_EXERCISE_. Begin at the line of the data that has "Man TGX 42-680 2008 – Doskonały wybór dla" and stop after the line that has "Vull rebre la". Rewrite those lines, swapping "Política" for "Normativa", keeping everything else unchanged and leaving out the pictures.
====== INPUT
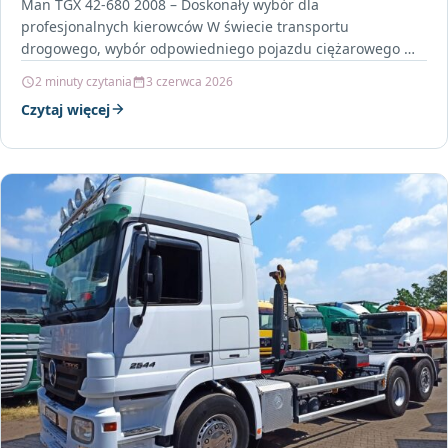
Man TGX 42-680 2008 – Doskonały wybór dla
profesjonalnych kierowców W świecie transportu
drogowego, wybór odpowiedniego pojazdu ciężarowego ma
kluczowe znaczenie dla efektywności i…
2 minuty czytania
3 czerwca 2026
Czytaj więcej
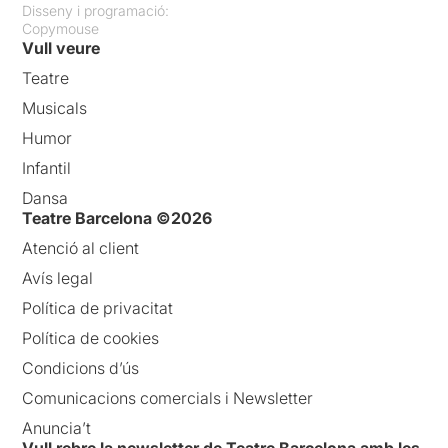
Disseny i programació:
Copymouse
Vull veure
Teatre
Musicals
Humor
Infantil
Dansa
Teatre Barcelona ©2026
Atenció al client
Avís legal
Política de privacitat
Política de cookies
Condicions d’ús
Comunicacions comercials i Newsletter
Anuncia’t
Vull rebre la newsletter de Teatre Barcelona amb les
============
====== INPUT
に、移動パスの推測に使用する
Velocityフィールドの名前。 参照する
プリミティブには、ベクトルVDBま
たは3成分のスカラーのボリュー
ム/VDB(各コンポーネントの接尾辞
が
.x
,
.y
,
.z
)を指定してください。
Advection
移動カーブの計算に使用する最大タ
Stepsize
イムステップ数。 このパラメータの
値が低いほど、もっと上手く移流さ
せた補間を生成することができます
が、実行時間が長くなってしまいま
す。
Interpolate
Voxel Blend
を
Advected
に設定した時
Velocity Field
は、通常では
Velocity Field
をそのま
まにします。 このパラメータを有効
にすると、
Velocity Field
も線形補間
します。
============
====== INPUT
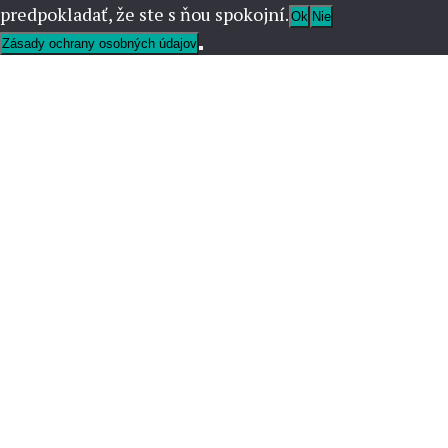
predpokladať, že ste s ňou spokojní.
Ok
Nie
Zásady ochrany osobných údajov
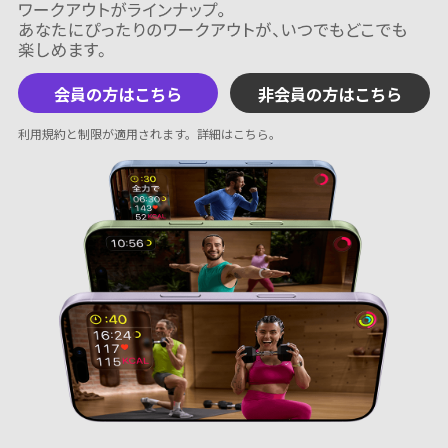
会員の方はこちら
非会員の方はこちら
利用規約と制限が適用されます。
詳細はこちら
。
============
_PROBLEM SOLUTION_.
Man TGX 42-680 2008 – Doskonały wybór dla
profesjonalnych kierowców W świecie transportu
drogowego, wybór odpowiedniego pojazdu ciężarowego ma
kluczowe znaczenie dla efektywności i…
2 minuty czytania
3 czerwca 2026
Czytaj więcej
Disseny i programació:
Copymouse
Vull veure
Teatre
Musicals
Humor
Infantil
Dansa
Teatre Barcelona ©2026
Atenció al client
Avís legal
Normativa de privacitat
Normativa de cookies
Condicions d’ús
Comunicacions comercials i Newsletter
Anuncia’t
Vull rebre la newsletter de Teatre Barcelona amb les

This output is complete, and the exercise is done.